▶ **INSTRUCTION**: Without copying any pictures, restate exactly the lines from the start of the records through the line containing "potted succulent: none".

○ ○ ○ ○

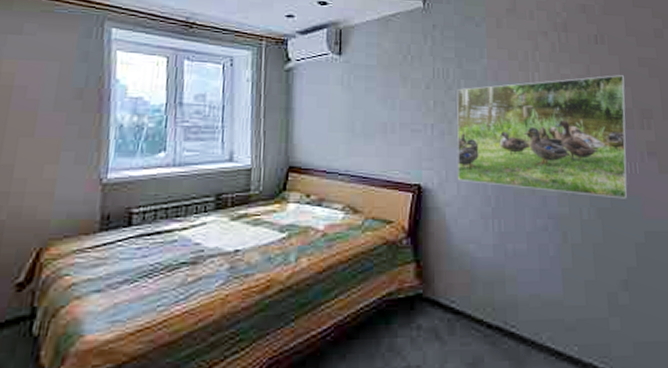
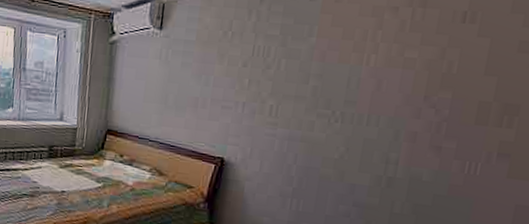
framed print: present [457,75,628,199] -> none [261,61,493,199]

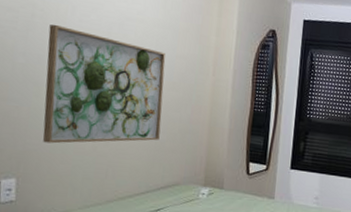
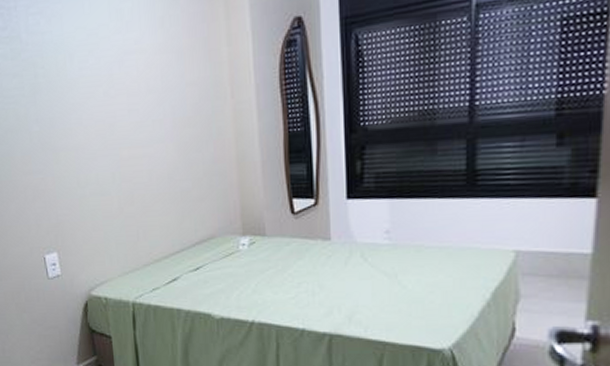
wall art: present [43,24,166,144] -> none [53,80,184,212]

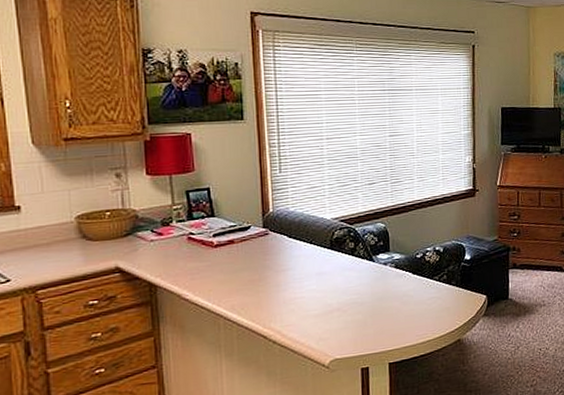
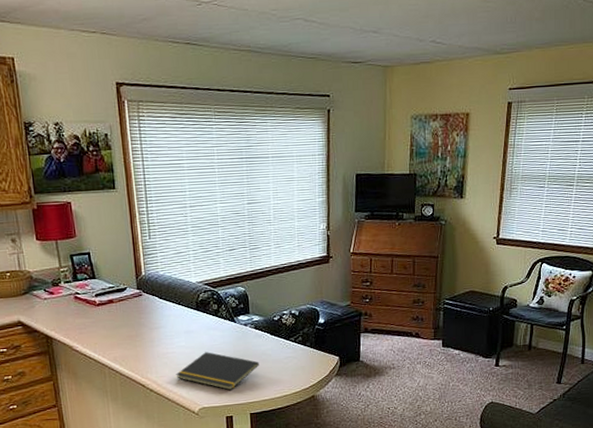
notepad: none [304,295,400,338] -> present [176,352,259,391]

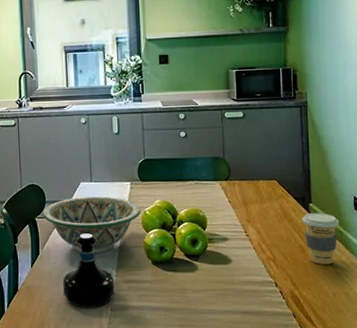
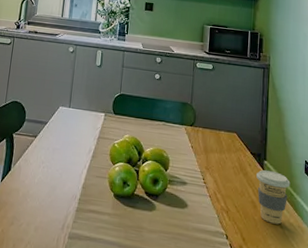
decorative bowl: present [43,196,141,254] -> none [20,120,111,179]
tequila bottle: present [63,233,115,308] -> none [27,156,76,233]

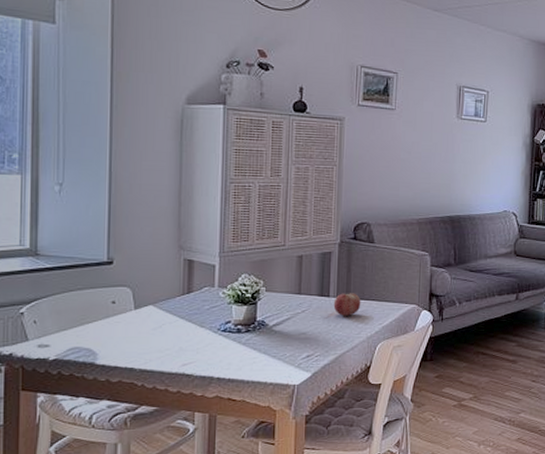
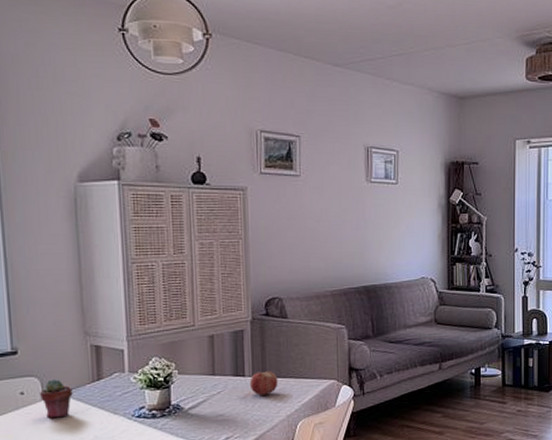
potted succulent: none [131,290,163,328] -> present [40,379,73,419]

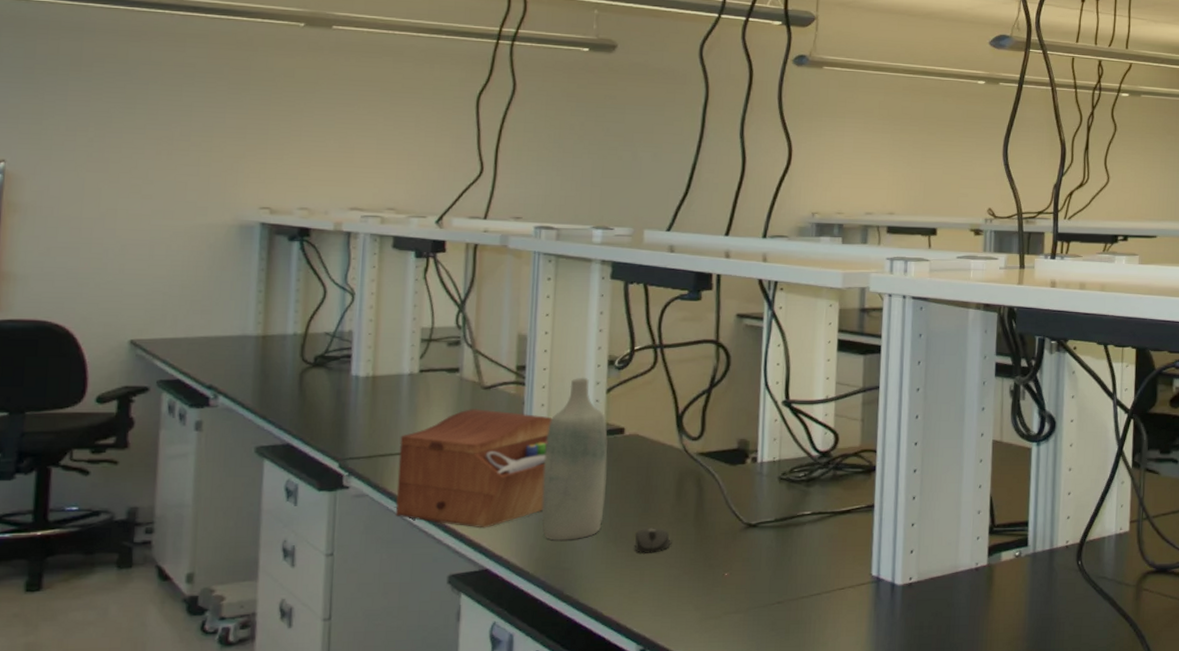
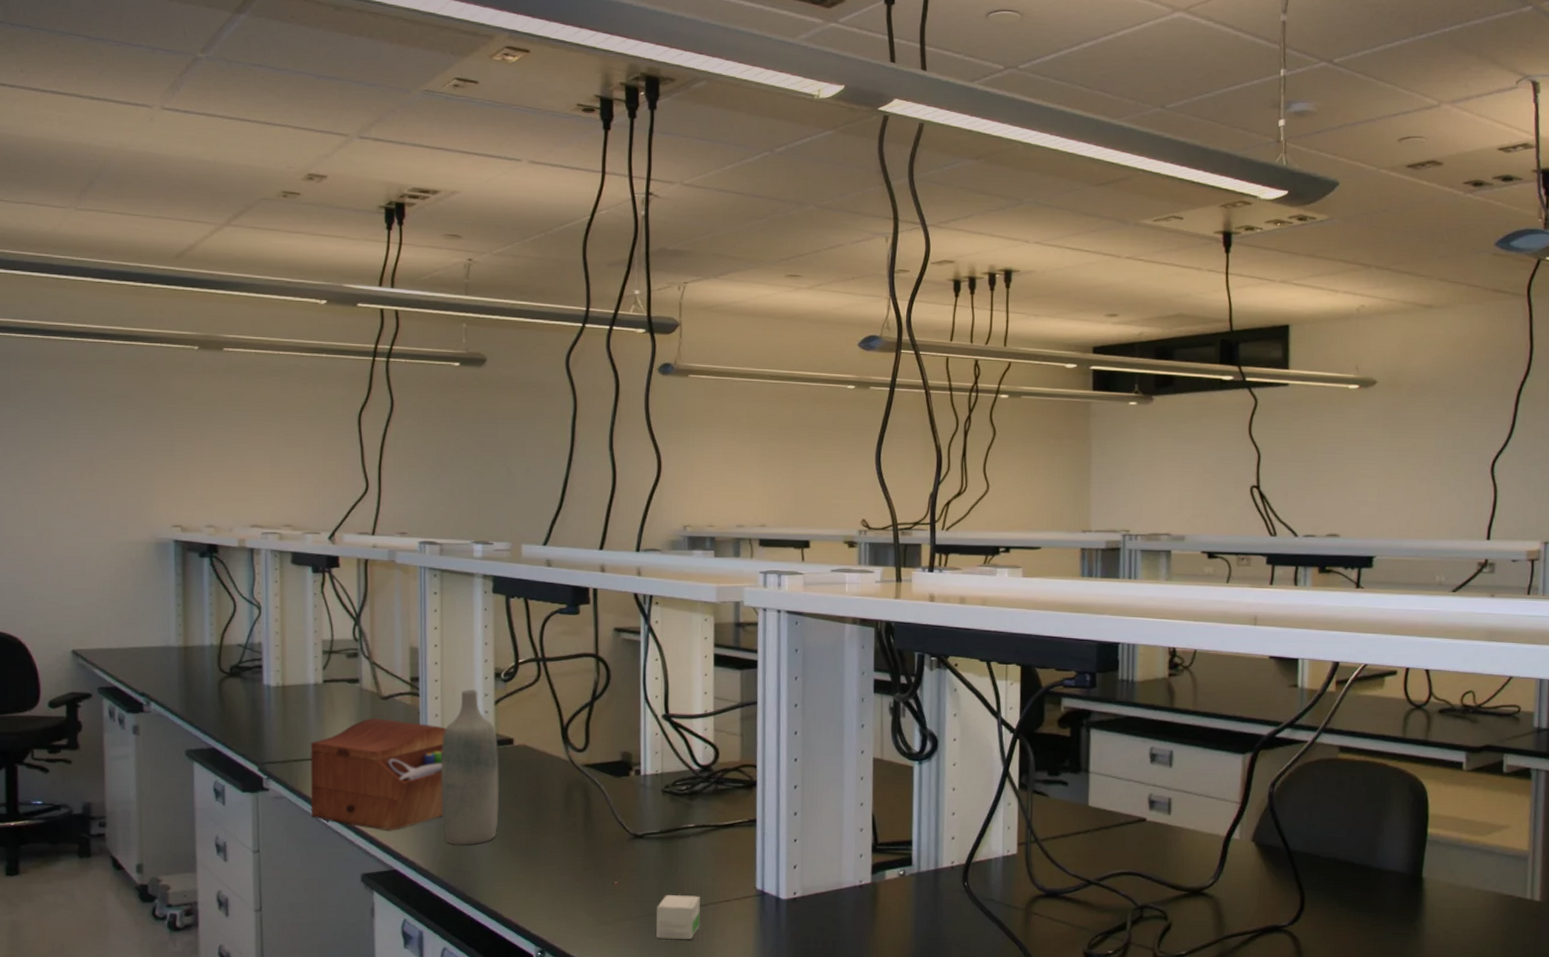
mouse: present [635,528,671,553] -> none [528,835,562,860]
small box: none [766,584,814,632] -> present [656,894,700,940]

○ ○ ○ ○

▶ **YOUR RESPONSE**:
framed print: present [457,75,628,199] -> none [261,61,493,199]

wall art: present [43,24,166,144] -> none [53,80,184,212]

notepad: none [304,295,400,338] -> present [176,352,259,391]

decorative bowl: present [43,196,141,254] -> none [20,120,111,179]
tequila bottle: present [63,233,115,308] -> none [27,156,76,233]

potted succulent: none [131,290,163,328] -> present [40,379,73,419]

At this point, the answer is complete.